Minimum Development Cost for Cargo Transportation

You are given several sources of cargo and several transit islands. The standard cargo must be transported from their originating source to the military base at the war‐front. There are also some special cargo sources carrying private cargo which are automatically delivered (i.e. they do not obey the capacity and shipping restrictions described below). The transportation network has the following properties and rules:

1. There are n standard cargo sources. The i-th source provides a given amount of cargo.
2. There are m transit islands. Each island is split into two parts: an input part and an output part. An island can store at most \(w\) units of standard cargo at any time. The split is used to enforce this capacity.
3. Each island is allowed to receive cargo only from a certain subset of standard cargo sources. In other words, for each island, a list of allowed source indices is provided. (Special cargo are exempt from this restriction.)
4. Cargo is transported in shipments. Every shipment between two nodes (either from a source to an island or between two islands) is limited to at most \(d\) units and for each pair (sender, receiver) at most one shipment is allowed.
5. Cargo from standard sources must be eventually forwarded to the military base. However, only a designated subset of islands is allowed to deliver cargo directly to the base; for each such island the shipment capacity to the base is also limited to \(d\) units.

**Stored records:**
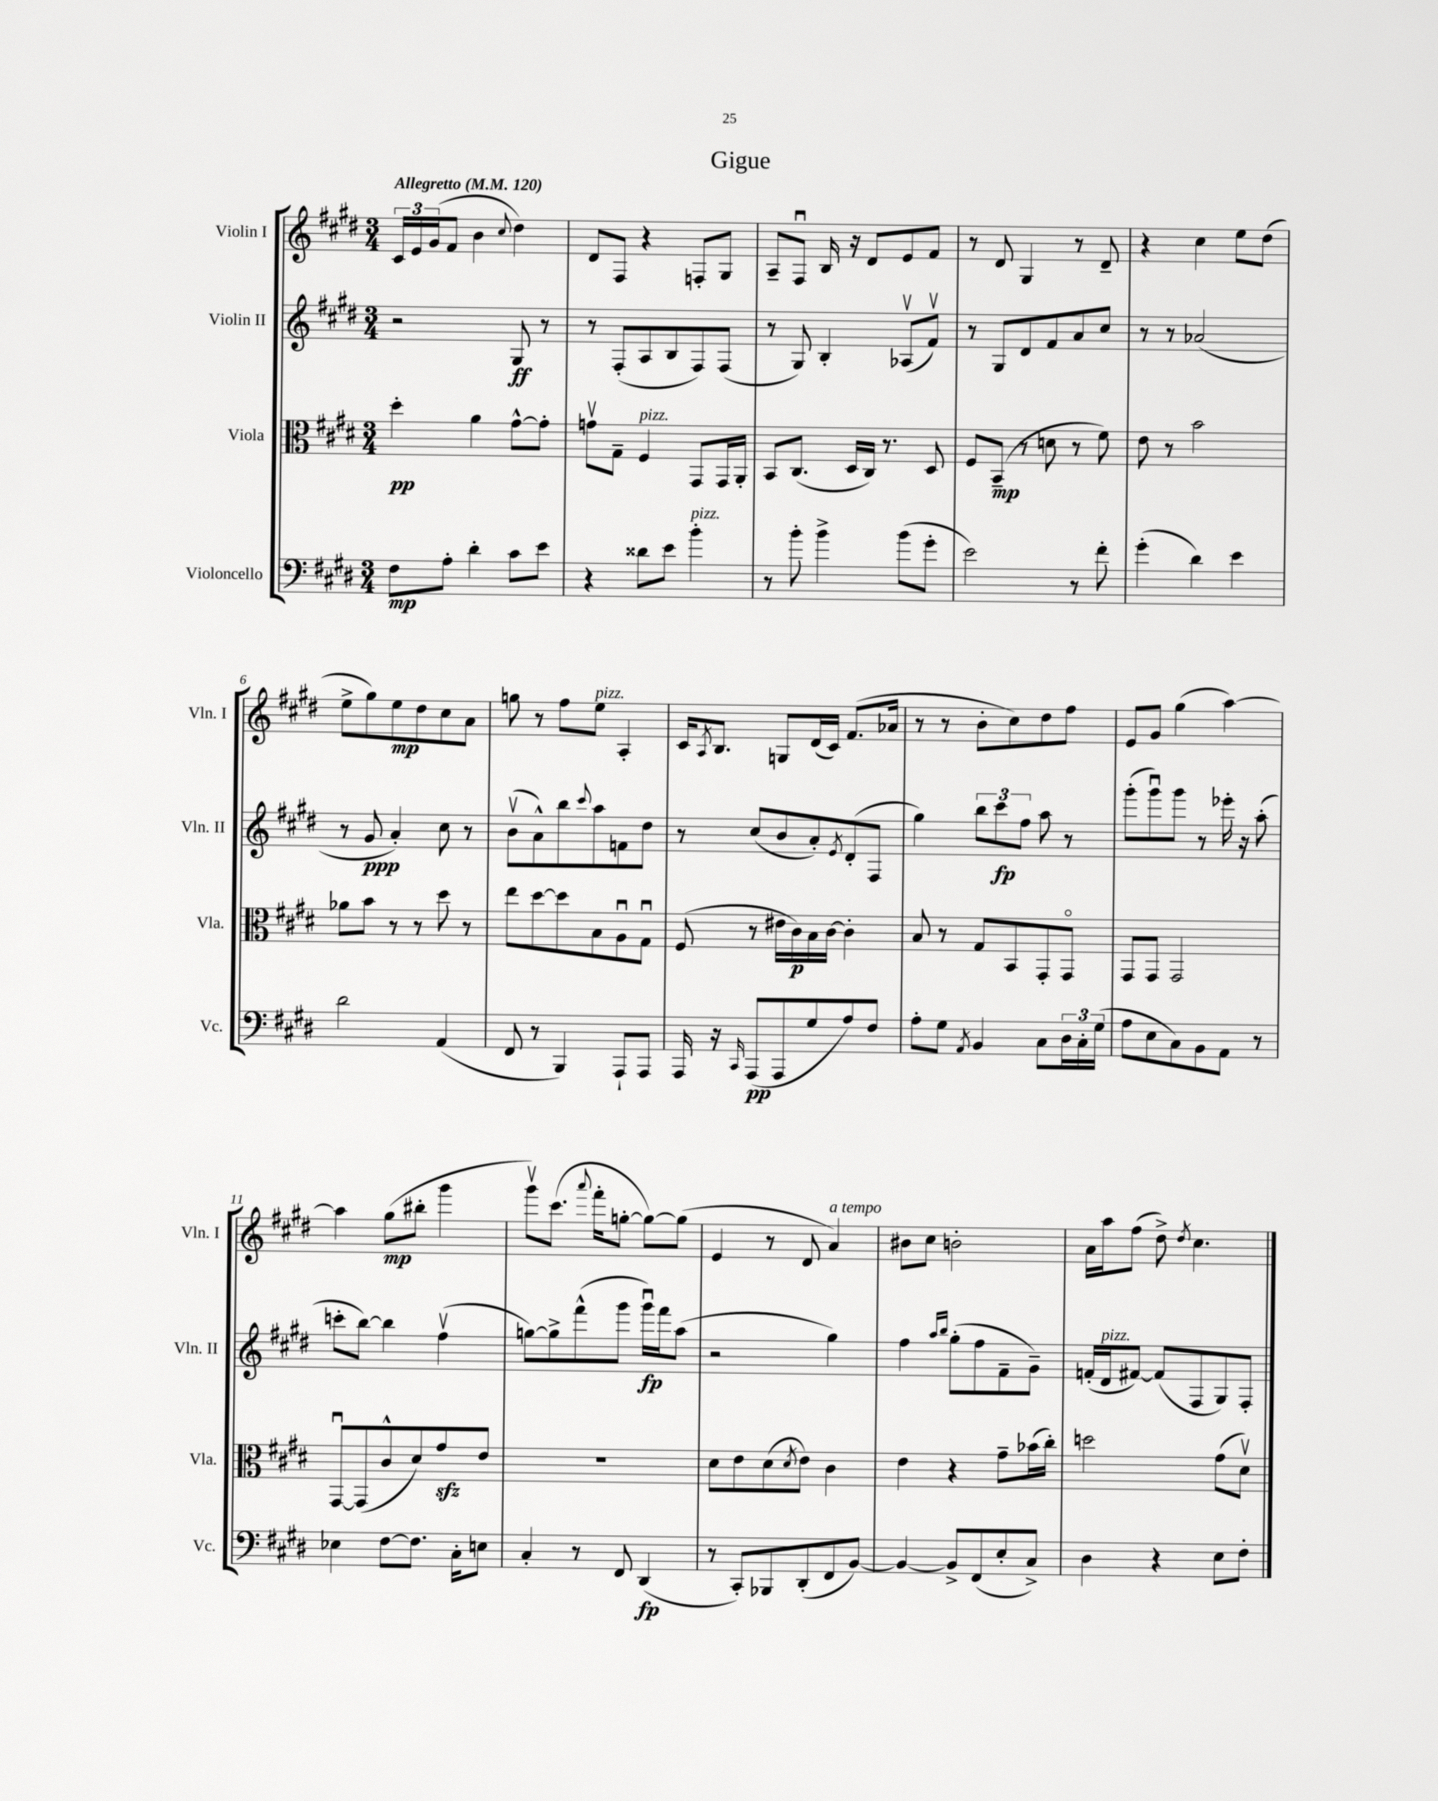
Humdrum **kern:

**kern	**kern	**kern	**kern
*staff4	*staff3	*staff2	*staff1
*clefF4	*clefC3	*clefG2	*clefG2
*k[f#c#g#d#]	*k[f#c#g#d#]	*k[f#c#g#d#]	*k[f#c#g#d#]
*M3/4	*M3/4	*M3/4	*M3/4
*MM120	*MM120	*MM120	*MM120
8F#	4dd#'	2r	24c#
.	.	.	24e
.	.	.	(24g#
8A'	.	.	8f#
4d#'	4a	.	4b
.	.	.	8qqcc#
8c#	[8g#^^	8G#	4dd#)
8e	8g#']	8r	.
=	=	=	=
4r	8gv	8r	8d#
.	8G#~	(8F#'	8F#
8d##	4F#	8A	4r
8e	.	8B	.
4b'	8GG#	8F#)	8F'
.	16GG#	(8F#	8G#
.	16AA'	.	.
=	=	=	=
8r	8BB	8r	8A~
8b'	(8.C#	8G#)	8F#u
4b^	.	4B'	16B
.	16D#	.	16r
.	16C#)	.	8d#
.	8.r	.	.
(8b	.	(8A-v	8e
8g#'	8D#	8f#v)	8f#
=	=	=	=
2e)	8F#	8r	8r
.	(8BB~	8G#	8d#
.	8r	8d#	4G#
.	8d	8f#	.
8r	8r	8a	8r
8f#'	8f#)	8cc#	8d#~
=	=	=	=
(4g#'	8e	8r	4r
.	8r	8r	.
4d#)	2b	(2a-	4cc#
4e	.	.	8ee
.	.	.	(8dd#
=	=	=	=
2d#	8a-	8r	8ee^
.	8b	8g#	8gg#)
.	8r	4a')	8ee
.	8r	.	8dd#
(4AA	8dd#	8cc#	8cc#
.	8r	8r	8a
=	=	=	=
8FF#	8ee	(8bv	8gg
8r	[8dd#	8a^^)	8r
4BBB)	8dd#]	8bb	8ff#
.	.	8qqccc#	.
.	8B	8aa	8ee
8AAA`	8Au	8f	4A'
8AAA	8G#u	8dd#	.
=	=	=	=
16AAA	(8F#	8r	16c#
.	.	.	8qA
16r	.	.	8.B
16qqCC#	.	.	.
(8AAA	8r	(8cc#	.
8AAA	16e#	8b	8G
.	16c#)	.	.
8G#	16B	8a')	(16d#
.	[16c#	.	16c#)
.	.	8qe	.
8A)	4c#']	(8d#'	(8.f#
8F#	.	8F#	.
.	.	.	16a-
=	=	=	=
8A'	8B	4gg#)	8r
8G#	8r	.	8r
8qAA	.	.	.
4BB	8G#	12bb	8b'
.	.	12ccc#	.
.	8BB	.	8cc#)
.	.	12ff#	.
8C#	8GG#'	8aa	8dd#
24D#	8GG#o	8r	8ff#
24C#'	.	.	.
(24G#	.	.	.
=	=	=	=
8A	8GG#	(8ggg#'	8e
8E	8GG#	8ggg#u)	8g#
8C#)	2GG#	8ggg#	(4gg#
8BB	.	8r	.
8AA	.	16eee-'	[4aa)
.	.	16r	.
8r	.	(8aa'	.
=	=	=	=
4E-	[8GG#u	8ccc'	4aa]
.	(8GG#]	[8bb)	.
[8F#	8c#^^	4bb]	(8gg#
8.F#]	8d#)	.	8bb#'
.	8g#	(4ff#v	4ggg#
16C#'	.	.	.
8E	8e	.	.
=	=	=	=
4C#'	2.r	[8gg)	8ggg#v)
.	.	8gg^]	(8.ccc#
8r	.	(8fff#^^	.
.	.	.	8qqaaa
.	.	.	16fff#'
8FF#	.	8ggg#	[8gg'
(4DD#	.	16ggg#u)	8gg_)
.	.	16fff#	.
.	.	(8aa	(8gg]
=	=	=	=
8r	8d#	2r	4e
8CC#')	8e	.	.
8BBB-	(8d#	.	8r
.	8qd#	.	.
(8DD#'	8e)	.	8d#
8FF#	4c#	4gg#)	4a)
[8BB)	.	.	.
=	=	=	=
4BB_	4e	4ff#	8b#
.	.	.	8cc#
.	.	16qqaa	.
.	.	16qqbb	.
8BB^]	4r	(8gg#'	2b'
(8FF#	.	8ff#	.
8E'	8g#~	8f#~	.
8C#^)	(16b-	8g#~)	.
.	16cc#')	.	.
=	=	=	=
4D#	2dd	(16f'	16a
.	.	16d#	16aa
.	.	[8f#)	(8ff#
4r	.	(8f#]	8dd#^)
.	.	.	8qdd#
.	.	8F#	4.cc#
8E	(8g#	8G#)	.
8F#'	8d#v)	8F#'	.
==	==	==	==
*-	*-	*-	*-
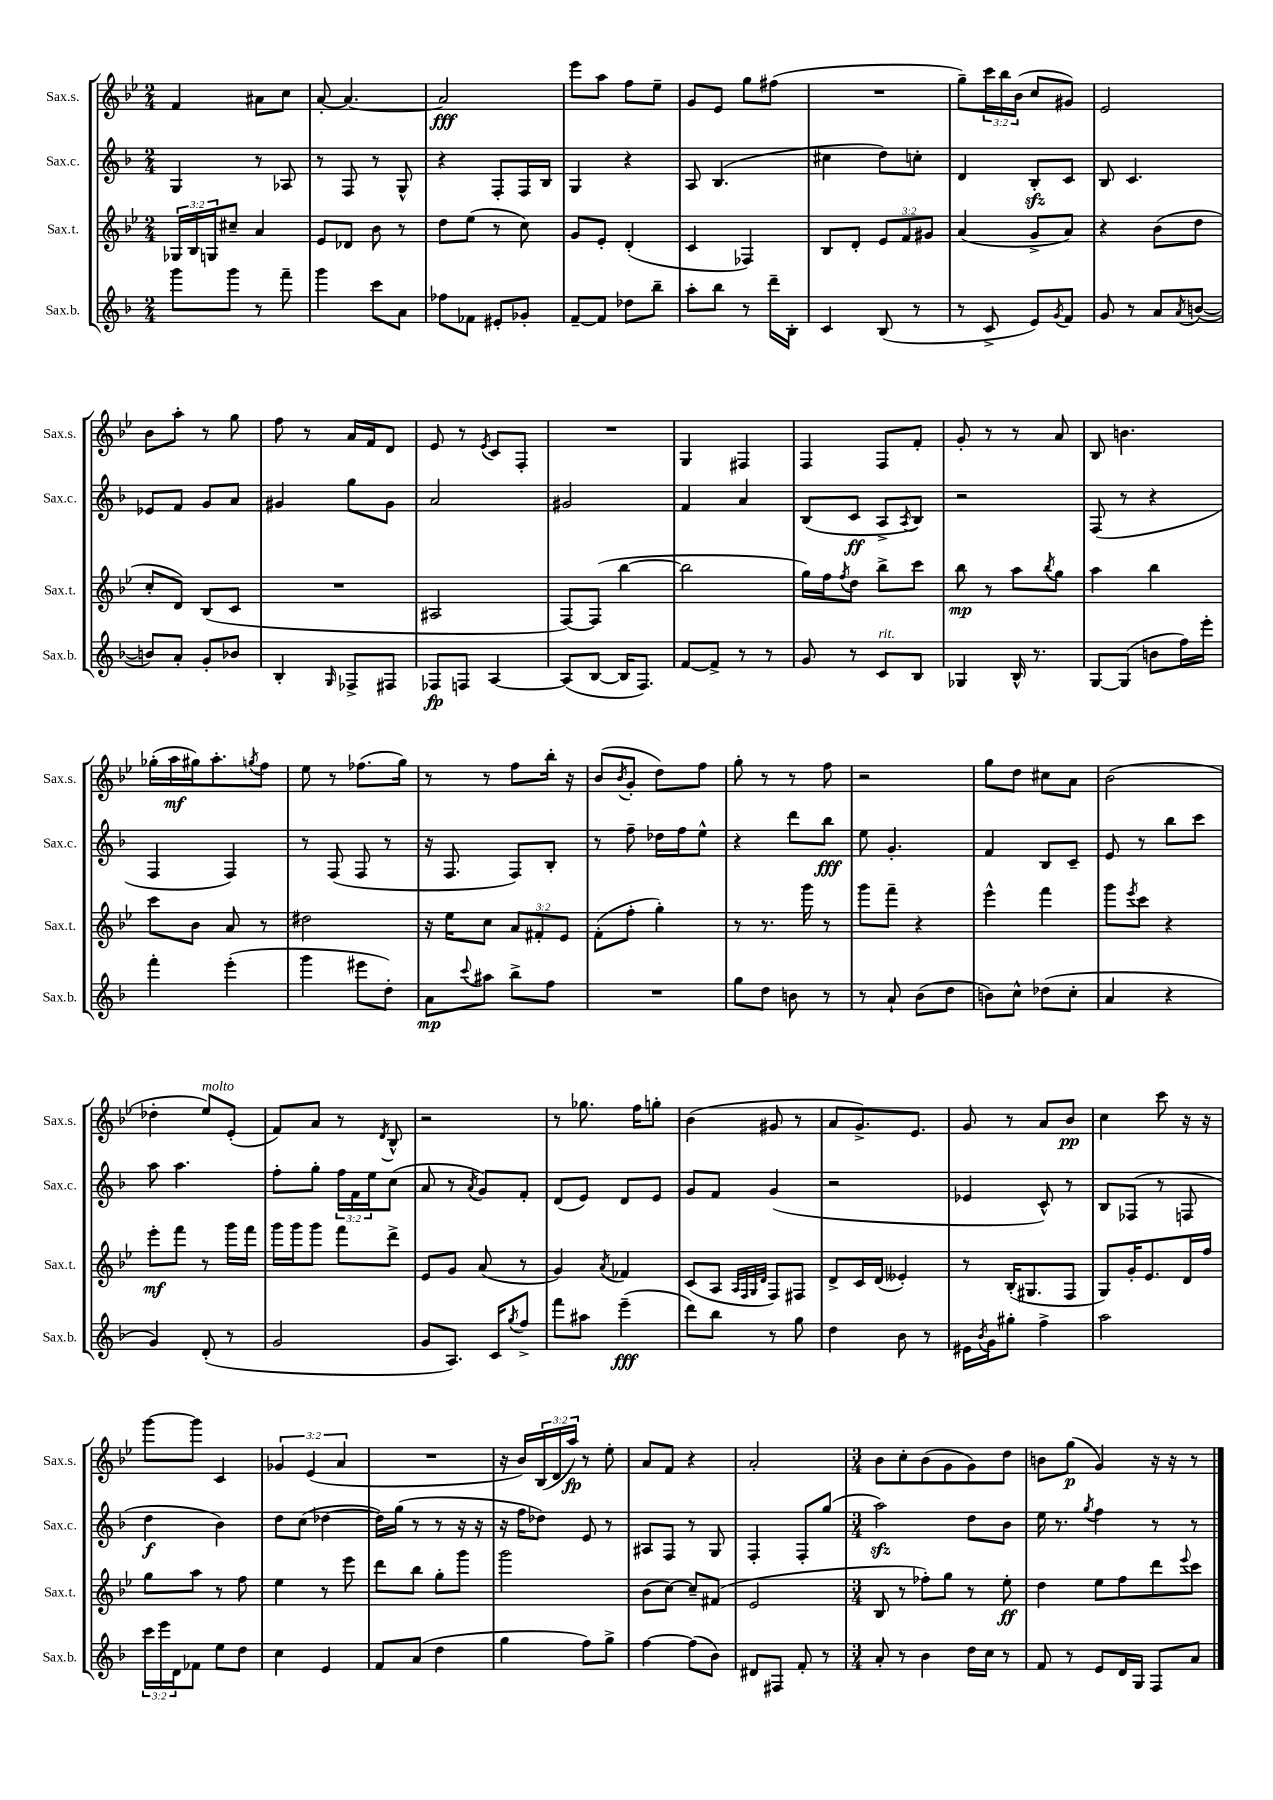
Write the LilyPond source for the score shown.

<<
\new StaffGroup <<
\new Staff = "s0" \with { instrumentName = "Sax.s." shortInstrumentName = "Sax.s." } {
    \clef treble \key bes \major \numericTimeSignature \time 2/4 \override Staff.TupletNumber.text = #tuplet-number::calc-fraction-text
    f'4 ais'8 c''8 |
    a'8~-. a'4.~ |
    a'2\fff |
    ees'''8 a''8 f''8 ees''8-- |
    g'8 ees'8 g''8 fis''8( |
    R2 |
    g''8--) \tuplet 3/2 { c'''16 bes''16 bes'16( } c''8 gis'8) |
    ees'2 |
    bes'8 a''8-. r8 g''8 |
    f''8 r8 a'16 f'16 d'8 |
    ees'8 r8 \acciaccatura { ees'8 } c'8 f8-. |
    R2 |
    g4 fis4 |
    f4 f8 f'8-. |
    g'8-. r8 r8 a'8 |
    bes8 b'4. |
    ges''16-.( a''16\mf gis''16) a''8.-. \acciaccatura { g''8 } f''8 |
    ees''8 r8 fes''8.( g''16) |
    r8 r8 f''8 bes''16-. r16 |
    bes'8( \acciaccatura { bes'8 } g'8-. d''8) f''8 |
    g''8-. r8 r8 f''8 |
    r2 |
    g''8 d''8 cis''8 a'8 |
    bes'2( |
    des''4-. ees''8^\markup { \italic "molto" }) ees'8-.( |
    f'8) a'8 r8 \acciaccatura { d'8 } bes8-^ |
    r2 |
    r8 ges''8. f''16 g''8-. |
    bes'4( gis'8 r8 |
    a'8 g'8.->) ees'8. |
    g'8 r8 a'8 bes'8\pp |
    c''4 c'''8 r16 r16 |
    g'''8~ g'''8 c'4 |
    \tuplet 3/2 { ges'4 ees'4( a'4 } |
    R2 |
    r16 bes'16) \tuplet 3/2 { bes16( d'16 a''16\fp) } r8 ees''8-. |
    a'8 f'8 r4 |
    a'2-. |
    \numericTimeSignature \time 3/4 bes'8 c''8-. bes'8( g'8 g'8) d''8 |
    b'8 g''8\p( g'4) r16 r16 r8 \bar "|." |
}
\new Staff = "s1" \with { instrumentName = "Sax.c." shortInstrumentName = "Sax.c." } {
    \clef treble \key f \major \numericTimeSignature \time 2/4 \override Staff.TupletNumber.text = #tuplet-number::calc-fraction-text
    g4 r8 aes8 |
    r8 f8 r8 g8-^ |
    r4 f8-. f16 bes16 |
    g4 r4 |
    a8 bes4.( |
    cis''4 d''8) c''8-. |
    d'4 bes8-.\sfz c'8 |
    bes8 c'4. |
    ees'8 f'8 g'8 a'8 |
    gis'4 g''8 gis'8 |
    a'2 |
    gis'2 |
    f'4 a'4 |
    bes8( c'8\ff a8-> \acciaccatura { a8 } bes8) |
    r2 |
    f8( r8 r4 |
    f4 f4) |
    r8 f8( f8 r8 |
    r16 f8. f8) bes8-. |
    r8 f''8-- des''16 f''16 e''8-^ |
    r4 d'''8 bes''8\fff |
    e''8 g'4.-. |
    f'4 bes8 c'8-- |
    e'8 r8 bes''8 c'''8 |
    a''8 a''4. |
    f''8-. g''8-. \tuplet 3/2 { f''16 f'16 e''16 } c''8( |
    a'8 r8 \acciaccatura { a'8 } g'8) f'8-. |
    d'8( e'8) d'8 e'8 |
    g'8 f'8 g'4( |
    r2 |
    ees'4 c'8-^) r8 |
    bes8 fes8( r8 f8 |
    d''4\f bes'4) |
    d''8 c''8( des''4~ |
    des''16) g''16( r8 r8 r16 r16 |
    r16 f''16 des''8) e'8 r8 |
    ais8 f8 r8 g8 |
    f4-. f8-. g''8( |
    \numericTimeSignature \time 3/4 a''2\sfz) d''8 bes'8 |
    e''16 r8. \acciaccatura { g''8 } f''4 r8 r8 \bar "|." |
}
\new Staff = "s2" \with { instrumentName = "Sax.t." shortInstrumentName = "Sax.t." } {
    \clef treble \key bes \major \numericTimeSignature \time 2/4 \override Staff.TupletNumber.text = #tuplet-number::calc-fraction-text
    \tuplet 3/2 { ges16 bes16 g16 } cis''8-- a'4 |
    ees'8 des'8 bes'8 r8 |
    d''8 ees''8( r8 c''8) |
    g'8 ees'8-. d'4-.( |
    c'4 fes4) |
    bes8 d'8-. \tuplet 3/2 { ees'8 f'8 gis'8 } |
    a'4( g'8-> a'8) |
    r4 bes'8( d''8 |
    c''8-. d'8) bes8( c'8 |
    R2 |
    ais2 |
    f8~) f8( bes''4~ |
    bes''2 |
    g''16) f''16 \acciaccatura { f''8 } d''8 bes''8-> c'''8 |
    bes''8\mp r8 a''8 \acciaccatura { bes''8 } g''8 |
    a''4 bes''4 |
    c'''8 bes'8 a'8 r8 |
    dis''2 |
    r16 ees''16 c''8 \tuplet 3/2 { a'8 fis'8-. ees'8 } |
    f'8-.( f''8-. g''4-.) |
    r8 r8. g'''16 r8 |
    g'''8 f'''8-- r4 |
    ees'''4-^ f'''4 |
    g'''8 \acciaccatura { ees'''8 } c'''8 r4 |
    ees'''8-.\mf f'''8 r8 g'''16 f'''16 |
    g'''16 g'''16 g'''8 f'''8 d'''8-> |
    ees'8 g'8 a'8( r8 |
    g'4) \acciaccatura { a'8 } fes'4 |
    c'8( a8 \grace { a32 f32 g32 d'32 } f8) fis8 |
    d'8-> c'16 d'16( eeses'4-.) |
    r8 bes16-.( gis8. f8 |
    g8) g'16-. ees'8. d'16 f''16 |
    g''8 a''8 r8 f''8 |
    ees''4 r8 ees'''8 |
    d'''8 bes''8 g''8-. g'''8 |
    g'''2 |
    bes'8( c''8~) c''8-- fis'8( |
    ees'2 |
    \numericTimeSignature \time 3/4 bes8 r8 fes''8-.) g''8 r8 ees''8-.\ff |
    d''4 ees''8 f''8 d'''8 \appoggiatura { ees'''8 } c'''8 \bar "|." |
}
\new Staff = "s3" \with { instrumentName = "Sax.b." shortInstrumentName = "Sax.b." } {
    \clef treble \key f \major \numericTimeSignature \time 2/4 \override Staff.TupletNumber.text = #tuplet-number::calc-fraction-text
    g'''8 g'''8 r8 f'''8-- |
    g'''4 c'''8 a'8 |
    fes''8 fes'8 eis'8-. ges'8-. |
    f'8~-- f'8 des''8 bes''8-- |
    a''8-. bes''8 r8 d'''16-- bes16-. |
    c'4 bes8( r8 |
    r8 c'8-> e'8) \acciaccatura { g'8 } f'8 |
    g'8 r8 a'8 \acciaccatura { a'8 } b'8~( |
    b'8) a'8-. g'8-. bes'8 |
    bes4-. \grace { g16 } fes8-> fis8 |
    fes8\fp f8 a4~ |
    a8( bes8~ bes16 f8.) |
    f'8~ f'8-> r8 r8 |
    g'8 r8 c'8^\markup { \italic "rit." } bes8 |
    ges4 bes16-^ r8. |
    g8~ g8( b'8 f''16) e'''16-. |
    f'''4-. e'''4-.( |
    g'''4 eis'''8 d''8-.) |
    a'8\mp \appoggiatura { c'''8 } ais''8 bes''8-> f''8 |
    R2 |
    g''8 d''8 b'8 r8 |
    r8 a'8-! bes'8( d''8 |
    b'8) c''8-^ des''8( c''8-. |
    a'4 r4 |
    g'4) d'8-.( r8 |
    g'2 |
    g'8 a8.) c'16 \acciaccatura { g''8 } f''8-> |
    f'''8 ais''8 e'''4--\fff( |
    d'''8) bes''8 r8 g''8 |
    d''4 bes'8 r8 |
    eis'16 \acciaccatura { bes'8 } g'16 gis''8-. f''4-> |
    a''2 |
    \tuplet 3/2 { c'''16 e'''16 d'16 } fes'8 e''8 d''8 |
    c''4 e'4 |
    f'8 a'8( d''4 |
    g''4 f''8) g''8-> |
    f''4~ f''8( bes'8) |
    dis'8 fis8 f'8-. r8 |
    \numericTimeSignature \time 3/4 a'8-. r8 bes'4 d''16 c''16 r8 |
    f'8 r8 e'8 d'16 g16 f8 a'8 \bar "|." |
}
>>
>>
\layout { \context { \Score \remove "Bar_number_engraver" } }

**TASK STATEMENT:** In the cargo transportation problem, rewrite the part that opens with the words containing "5. Cargo from" and closes with "to \(d\) units.", replacing "designated" with "specified".

**SOLUTION TO THE EXERCISE:**
5. Cargo from standard sources must be eventually forwarded to the military base. However, only a specified subset of islands is allowed to deliver cargo directly to the base; for each such island the shipment capacity to the base is also limited to \(d\) units.